Several of the houses are filled with the collections of chili peppers and tomatoes that Sarah Wain has been building up this year - 75 different peppers, 58 different tomatoes. The houses that aren't growing crops are crammed with tropical plants: bromeliads, vast hairy begonias, phalaenopsis orchids, lush arching ferns. I felt drunk with excitement. I have never been in a kitchen garden so rich, so profuse, so well ordered, so tempting.
Yet as a whole the garden, surprisingly, lacks a grand design. The house is not linked to its surroundings in any convincing way. Perhaps this is what led James to say to Peto - who had been with him at Harrow - "Peto! Produce me a pergola". The pergola itself is astonishing, more than a hundred yards long and made of stone pillars linked by wooden overthrows. The design and detail at the top of the columns mirror those of the pergola Peto made that year at Isola Bella. Perhaps he had a yard full of these stone columns, ready to run up pergolas on command.

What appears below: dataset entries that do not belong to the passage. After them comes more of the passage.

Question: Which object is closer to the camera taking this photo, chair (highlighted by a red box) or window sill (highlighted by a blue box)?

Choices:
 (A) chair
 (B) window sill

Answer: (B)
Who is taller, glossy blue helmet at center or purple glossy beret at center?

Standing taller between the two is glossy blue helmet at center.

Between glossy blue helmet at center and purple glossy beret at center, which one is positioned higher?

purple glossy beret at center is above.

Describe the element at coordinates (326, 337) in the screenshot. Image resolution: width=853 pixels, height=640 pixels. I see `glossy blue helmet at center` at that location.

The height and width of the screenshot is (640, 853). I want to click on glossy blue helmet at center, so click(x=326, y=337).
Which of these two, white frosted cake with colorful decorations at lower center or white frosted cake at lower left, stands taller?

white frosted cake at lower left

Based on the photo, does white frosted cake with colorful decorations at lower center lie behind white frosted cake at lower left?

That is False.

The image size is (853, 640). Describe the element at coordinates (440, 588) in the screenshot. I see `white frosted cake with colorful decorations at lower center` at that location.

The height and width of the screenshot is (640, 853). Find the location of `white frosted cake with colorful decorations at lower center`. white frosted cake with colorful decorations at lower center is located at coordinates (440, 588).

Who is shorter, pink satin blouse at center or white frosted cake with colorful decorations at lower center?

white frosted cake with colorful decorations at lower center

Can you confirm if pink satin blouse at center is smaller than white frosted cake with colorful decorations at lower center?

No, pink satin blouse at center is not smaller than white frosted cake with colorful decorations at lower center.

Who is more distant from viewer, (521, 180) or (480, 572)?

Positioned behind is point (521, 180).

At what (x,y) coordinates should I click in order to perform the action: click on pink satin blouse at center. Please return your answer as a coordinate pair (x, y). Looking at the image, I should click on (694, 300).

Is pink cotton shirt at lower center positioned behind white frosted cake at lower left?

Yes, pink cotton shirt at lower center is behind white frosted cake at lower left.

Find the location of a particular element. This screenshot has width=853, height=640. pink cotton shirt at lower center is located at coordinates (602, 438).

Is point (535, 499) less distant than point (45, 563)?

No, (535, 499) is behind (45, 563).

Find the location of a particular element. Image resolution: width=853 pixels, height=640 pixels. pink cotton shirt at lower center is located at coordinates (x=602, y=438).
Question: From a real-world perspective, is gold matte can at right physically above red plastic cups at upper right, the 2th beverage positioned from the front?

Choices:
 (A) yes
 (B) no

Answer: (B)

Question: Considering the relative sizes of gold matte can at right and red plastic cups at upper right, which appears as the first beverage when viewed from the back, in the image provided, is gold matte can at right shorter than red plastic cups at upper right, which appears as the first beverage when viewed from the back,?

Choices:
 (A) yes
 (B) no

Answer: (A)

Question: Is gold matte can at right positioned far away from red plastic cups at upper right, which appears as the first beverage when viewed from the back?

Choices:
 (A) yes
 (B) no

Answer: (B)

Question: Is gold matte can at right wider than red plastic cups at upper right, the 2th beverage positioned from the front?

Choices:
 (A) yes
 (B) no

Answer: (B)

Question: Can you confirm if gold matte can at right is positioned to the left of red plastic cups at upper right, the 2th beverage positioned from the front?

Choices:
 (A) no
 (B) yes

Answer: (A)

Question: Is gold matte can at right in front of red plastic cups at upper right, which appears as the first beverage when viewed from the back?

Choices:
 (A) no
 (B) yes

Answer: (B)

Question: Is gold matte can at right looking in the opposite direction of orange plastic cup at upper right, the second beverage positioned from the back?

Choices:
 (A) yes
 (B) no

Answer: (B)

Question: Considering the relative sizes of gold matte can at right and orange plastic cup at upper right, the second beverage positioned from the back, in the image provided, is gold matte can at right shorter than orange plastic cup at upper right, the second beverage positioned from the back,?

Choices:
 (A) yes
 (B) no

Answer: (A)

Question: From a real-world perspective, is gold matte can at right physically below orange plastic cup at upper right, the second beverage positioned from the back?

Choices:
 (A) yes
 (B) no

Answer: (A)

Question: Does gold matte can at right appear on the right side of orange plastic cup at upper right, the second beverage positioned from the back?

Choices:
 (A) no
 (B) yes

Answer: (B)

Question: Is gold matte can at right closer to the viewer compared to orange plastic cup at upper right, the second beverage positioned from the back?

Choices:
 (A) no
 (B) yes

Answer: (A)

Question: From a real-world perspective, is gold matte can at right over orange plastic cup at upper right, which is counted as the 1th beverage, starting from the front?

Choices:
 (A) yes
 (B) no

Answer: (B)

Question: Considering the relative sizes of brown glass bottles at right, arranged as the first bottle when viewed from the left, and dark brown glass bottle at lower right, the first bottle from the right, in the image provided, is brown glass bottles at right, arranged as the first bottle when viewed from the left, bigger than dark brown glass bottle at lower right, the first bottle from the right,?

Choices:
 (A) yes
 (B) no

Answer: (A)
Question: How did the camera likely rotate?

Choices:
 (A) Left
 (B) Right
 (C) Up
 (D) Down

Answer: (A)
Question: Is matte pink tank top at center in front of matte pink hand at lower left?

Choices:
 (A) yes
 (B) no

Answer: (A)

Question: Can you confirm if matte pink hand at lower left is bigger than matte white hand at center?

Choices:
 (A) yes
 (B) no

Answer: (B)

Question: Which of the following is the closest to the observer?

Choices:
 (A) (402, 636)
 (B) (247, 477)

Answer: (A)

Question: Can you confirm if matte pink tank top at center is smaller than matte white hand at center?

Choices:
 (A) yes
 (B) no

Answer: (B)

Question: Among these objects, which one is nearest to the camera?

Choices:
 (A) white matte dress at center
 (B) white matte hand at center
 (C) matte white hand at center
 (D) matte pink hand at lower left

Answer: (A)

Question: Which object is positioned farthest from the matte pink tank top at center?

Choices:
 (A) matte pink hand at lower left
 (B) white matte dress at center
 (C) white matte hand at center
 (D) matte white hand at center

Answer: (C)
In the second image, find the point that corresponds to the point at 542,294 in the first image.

It is beautifully planted, clematis now taking over from the earlier rambling roses such as 'Veilchenblau' and 'Sanders White Rambler'. It runs roughly parallel with the house, though well to the north of it. Walking along it in the direction of the house, the view is terminated by an enchanting small summerhouse. If you walk the other way, the view falls off into nothing, because steps at the end of the pergola lead down to a small, sunken garden with an oddly shaped dog-leg pool.
So the pergola, though fabulous as a feature, looks un-anchored in its setting. None of this matters, because the standard of gardening is so high - the roses and wisterias expertly tied in, the choice of the ferns and hostas at their feet quietly appropriate.
I'm going back to West Dean as soon as I can. They sell some of the produce from the kitchen garden in the visitor's shop. There were fat, bursting figs on the day I visited. I'm hoping some of those white-fleshed peaches might be on offer.
The gardens at West Dean (01243 818210), five miles north of Chichester, West Sussex are open every day until the end of October (11am-5pm). Admission pounds 3.